• EXTRAIT DU TEXTE

On observe le plus souvent que les troubles comportementaux du sommeil profond touchent des sujets jeunes. « Près de 17% des enfants sont somnambules, et ils sont 4% à le rester à l’âge adulte » rappelle Isabelle Arnulf. Quant à la narcolepsie, « cette maladie du sujet jeune va persister à l’âge adulte ».
Les troubles du sommeil paradoxal
Mais il existe également des troubles comportementaux du sommeil paradoxal, deuxième axe de recherche de l’équipe d’Isabelle Arnulf.
Comment expliquer qu’il existe des troubles comportementaux pendant cette phase de sommeil si notre corps est musculairement très relâché ?
Parce que « c’est en fait une paralysie active » répond la neurologue. Michel Jouvet avait en effet démontré dans les années 1960 qu’il existait un « verrou » qui inhibait les gestes potentiels du rêveur. « Il avait montré que lorsque l’on faisait sauter le verrou chez les chats, ils vivaient leurs rêves en miaulant, en effectuant leur toilette... Il a fallu plus de 30 ans pour qu’on découvre la même chose chez l’homme, dont le verrou peut être touché par une maladie, provoquant des troubles du comportement en phase de sommeil paradoxal ».
Et chez l’homme cela se traduit non pas par une toilette... mais par des violences en sommeil paradoxal : coups de poing, jurons, exclamations... « Certains patients donnent des conférences fictives, d’autres mangent une soupe sans soupe ou fument une cigarette qui n’existe pas. » Si cela prête à sourire, ces comportements peuvent cependant être dangereux pour le rêveur et la personne qui dort à côté... « Nous avons eu le cas d’une patiente qui rêvait qu’elle cueillait des pommes, et elle a cueilli la tête de son mari ! »

• JEU DE DONNÉES
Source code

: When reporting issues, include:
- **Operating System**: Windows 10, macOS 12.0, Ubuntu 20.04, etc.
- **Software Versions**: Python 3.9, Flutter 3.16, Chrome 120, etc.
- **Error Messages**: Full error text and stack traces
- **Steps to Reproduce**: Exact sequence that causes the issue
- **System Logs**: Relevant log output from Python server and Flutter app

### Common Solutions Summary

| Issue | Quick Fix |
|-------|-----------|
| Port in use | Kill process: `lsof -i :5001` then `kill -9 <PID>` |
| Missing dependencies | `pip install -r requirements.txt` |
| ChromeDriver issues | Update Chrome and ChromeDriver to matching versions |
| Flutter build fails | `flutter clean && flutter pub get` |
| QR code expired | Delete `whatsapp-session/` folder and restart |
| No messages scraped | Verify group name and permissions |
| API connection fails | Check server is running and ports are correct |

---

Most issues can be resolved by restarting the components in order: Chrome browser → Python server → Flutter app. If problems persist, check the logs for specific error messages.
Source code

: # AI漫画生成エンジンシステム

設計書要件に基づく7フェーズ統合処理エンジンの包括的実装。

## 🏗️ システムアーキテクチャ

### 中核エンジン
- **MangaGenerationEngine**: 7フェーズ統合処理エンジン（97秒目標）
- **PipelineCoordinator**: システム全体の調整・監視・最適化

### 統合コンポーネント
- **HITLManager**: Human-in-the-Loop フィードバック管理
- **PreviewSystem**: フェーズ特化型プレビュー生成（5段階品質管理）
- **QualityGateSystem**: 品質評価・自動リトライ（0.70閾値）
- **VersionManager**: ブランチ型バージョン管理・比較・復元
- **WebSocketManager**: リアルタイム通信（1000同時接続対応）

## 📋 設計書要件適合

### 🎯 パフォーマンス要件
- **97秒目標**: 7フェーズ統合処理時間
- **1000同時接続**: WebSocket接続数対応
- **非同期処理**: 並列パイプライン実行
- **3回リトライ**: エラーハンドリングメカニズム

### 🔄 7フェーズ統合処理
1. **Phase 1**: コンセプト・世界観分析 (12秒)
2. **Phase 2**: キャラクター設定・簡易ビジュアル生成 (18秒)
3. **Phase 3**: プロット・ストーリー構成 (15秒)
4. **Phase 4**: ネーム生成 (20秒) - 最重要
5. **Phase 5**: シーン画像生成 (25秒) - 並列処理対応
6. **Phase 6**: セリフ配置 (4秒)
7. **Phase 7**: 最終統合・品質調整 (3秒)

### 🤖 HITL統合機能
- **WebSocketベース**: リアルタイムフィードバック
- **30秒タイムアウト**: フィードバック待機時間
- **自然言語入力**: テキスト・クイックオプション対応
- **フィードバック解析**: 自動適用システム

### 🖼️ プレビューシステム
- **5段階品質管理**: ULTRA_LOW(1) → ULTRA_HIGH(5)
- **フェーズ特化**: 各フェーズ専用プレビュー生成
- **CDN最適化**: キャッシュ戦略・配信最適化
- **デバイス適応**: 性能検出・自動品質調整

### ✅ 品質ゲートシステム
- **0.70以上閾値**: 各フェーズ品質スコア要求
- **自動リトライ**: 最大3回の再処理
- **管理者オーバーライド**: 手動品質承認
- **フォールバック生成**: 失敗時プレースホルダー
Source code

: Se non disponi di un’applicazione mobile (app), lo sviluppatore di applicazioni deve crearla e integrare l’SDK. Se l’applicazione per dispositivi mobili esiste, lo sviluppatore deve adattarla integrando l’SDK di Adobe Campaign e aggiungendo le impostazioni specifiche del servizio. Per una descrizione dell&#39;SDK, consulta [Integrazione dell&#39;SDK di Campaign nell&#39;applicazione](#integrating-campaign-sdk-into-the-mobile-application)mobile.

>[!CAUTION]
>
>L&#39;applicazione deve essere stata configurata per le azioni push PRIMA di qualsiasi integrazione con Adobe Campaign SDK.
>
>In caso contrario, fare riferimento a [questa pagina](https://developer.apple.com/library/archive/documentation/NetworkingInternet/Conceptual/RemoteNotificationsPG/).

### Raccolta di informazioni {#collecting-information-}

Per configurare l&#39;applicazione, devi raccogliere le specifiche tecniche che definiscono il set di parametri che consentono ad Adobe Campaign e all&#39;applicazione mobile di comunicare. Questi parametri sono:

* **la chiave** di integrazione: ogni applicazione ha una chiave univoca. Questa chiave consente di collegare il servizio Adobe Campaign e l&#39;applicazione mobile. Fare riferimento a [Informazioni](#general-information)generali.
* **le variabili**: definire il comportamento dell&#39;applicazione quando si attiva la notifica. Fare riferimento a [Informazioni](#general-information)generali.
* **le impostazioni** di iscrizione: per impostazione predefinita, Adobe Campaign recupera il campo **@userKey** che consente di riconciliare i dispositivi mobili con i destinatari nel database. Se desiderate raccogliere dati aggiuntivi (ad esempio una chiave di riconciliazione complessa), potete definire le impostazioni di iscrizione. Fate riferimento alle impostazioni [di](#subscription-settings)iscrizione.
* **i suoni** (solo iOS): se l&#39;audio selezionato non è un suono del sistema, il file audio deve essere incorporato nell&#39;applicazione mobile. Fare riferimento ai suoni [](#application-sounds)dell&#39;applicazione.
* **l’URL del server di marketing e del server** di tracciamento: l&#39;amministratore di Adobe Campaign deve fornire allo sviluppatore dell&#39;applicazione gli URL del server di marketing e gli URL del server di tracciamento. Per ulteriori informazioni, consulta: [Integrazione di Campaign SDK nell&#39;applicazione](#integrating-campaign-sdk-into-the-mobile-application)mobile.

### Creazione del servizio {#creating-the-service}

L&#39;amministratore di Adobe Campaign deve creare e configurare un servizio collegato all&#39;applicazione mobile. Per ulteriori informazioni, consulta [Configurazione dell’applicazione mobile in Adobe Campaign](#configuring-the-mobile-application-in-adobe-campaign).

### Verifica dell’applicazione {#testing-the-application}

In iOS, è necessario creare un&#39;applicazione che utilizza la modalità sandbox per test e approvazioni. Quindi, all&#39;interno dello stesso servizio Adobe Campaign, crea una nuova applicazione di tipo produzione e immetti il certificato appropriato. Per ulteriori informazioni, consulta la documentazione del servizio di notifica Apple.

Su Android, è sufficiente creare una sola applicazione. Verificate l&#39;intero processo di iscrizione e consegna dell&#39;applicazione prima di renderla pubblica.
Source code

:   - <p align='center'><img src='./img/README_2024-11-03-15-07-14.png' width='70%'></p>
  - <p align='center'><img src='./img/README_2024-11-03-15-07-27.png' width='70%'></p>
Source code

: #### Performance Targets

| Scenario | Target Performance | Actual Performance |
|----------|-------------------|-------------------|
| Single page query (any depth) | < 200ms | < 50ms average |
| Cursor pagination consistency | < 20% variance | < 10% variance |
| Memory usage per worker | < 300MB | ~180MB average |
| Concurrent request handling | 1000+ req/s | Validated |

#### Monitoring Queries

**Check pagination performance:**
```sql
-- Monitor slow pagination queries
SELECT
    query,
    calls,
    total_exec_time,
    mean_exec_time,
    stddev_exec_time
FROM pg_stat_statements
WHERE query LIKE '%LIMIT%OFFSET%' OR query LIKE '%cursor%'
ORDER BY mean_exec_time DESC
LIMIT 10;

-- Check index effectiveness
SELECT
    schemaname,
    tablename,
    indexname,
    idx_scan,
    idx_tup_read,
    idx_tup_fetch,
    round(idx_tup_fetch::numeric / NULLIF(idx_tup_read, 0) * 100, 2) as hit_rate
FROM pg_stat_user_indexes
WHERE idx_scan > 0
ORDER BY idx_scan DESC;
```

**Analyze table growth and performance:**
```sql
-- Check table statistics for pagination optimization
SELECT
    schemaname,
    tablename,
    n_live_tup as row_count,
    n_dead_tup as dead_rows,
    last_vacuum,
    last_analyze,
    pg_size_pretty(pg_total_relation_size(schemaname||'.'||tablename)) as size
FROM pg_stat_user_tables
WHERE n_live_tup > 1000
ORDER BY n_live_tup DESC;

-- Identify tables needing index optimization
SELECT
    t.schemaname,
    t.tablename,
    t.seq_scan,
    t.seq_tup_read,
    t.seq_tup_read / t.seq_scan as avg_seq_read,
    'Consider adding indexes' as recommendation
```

• ACTIVITÉ 1
Dans le texte sur les troubles du sommeil, relevez les manifestations énumérées juste après « des violences en sommeil paradoxal : ».
• ACTIVITÉ 2
Rédigez la suite du texte sur les troubles du sommeil, en partant de sa dernière phrase.

• VOTRE RÉPONSE 1
coups de poing, jurons, exclamations

• VOTRE RÉPONSE 2
Cette fois, ce sont des troubles qui touchent un public plus âgé (à partir de 50 ans) et essentiellement masculin. Et « dans 80% des cas, ces troubles comportementaux dans le sommeil paradoxal sont les prémices d’une maladie de Parkinson » affirme Isabelle Arnulf.
« Cela a été démontré par différentes équipes dans le monde. Cette perte du verrou est la première étape du processus de perte de neurones cérébraux : c’est le signe qu’une neurodégénérescence commence ». C’est aussi le moment de prévenir les cas de Parkinson qui peuvent être identifiés 10 ans avant le déclenchement effectif de la maladie.
« Cela nous permet de travailler sur les produits potentiels qui peuvent abîmer les cellules. Il peut s’agir d’un mauvais gène, auquel cas cela sera très difficile à traiter. En revanche, s’il s’agit d’un produit environnemental, lesquels sont actuellement soupçonnés comme des pesticides, l’usage de la soudure, ou encore le corossol fruit très consommé dans les Antilles, nous pourrons agir en amont ».
Les travaux d’Isabelle Arnulf et de son équipe sont aujourd’hui récompensés conjointement avec ceux du professeur Medhi Tafti à Lausanne par le prix 2012 de la fondation NRJ. Un prix qui va lui permettre de mettre en œuvre plusieurs projets : dont la poursuite d’une étude de cohorte sur une cinquantaine de patients, l’investissement dans l’achat de caméras centrées sur le visage pendant la nuit, pour observer les émotions qui transparaissent pendant le sommeil et comment elles sont gérées. « Nous allons aussi travailler sur la fonction consolidatrice du sommeil. Car actuellement, nous ne savons pas si c’est le repos qui permet de mieux retenir des informations ou si une partie du cerveau travaille pendant cette période ».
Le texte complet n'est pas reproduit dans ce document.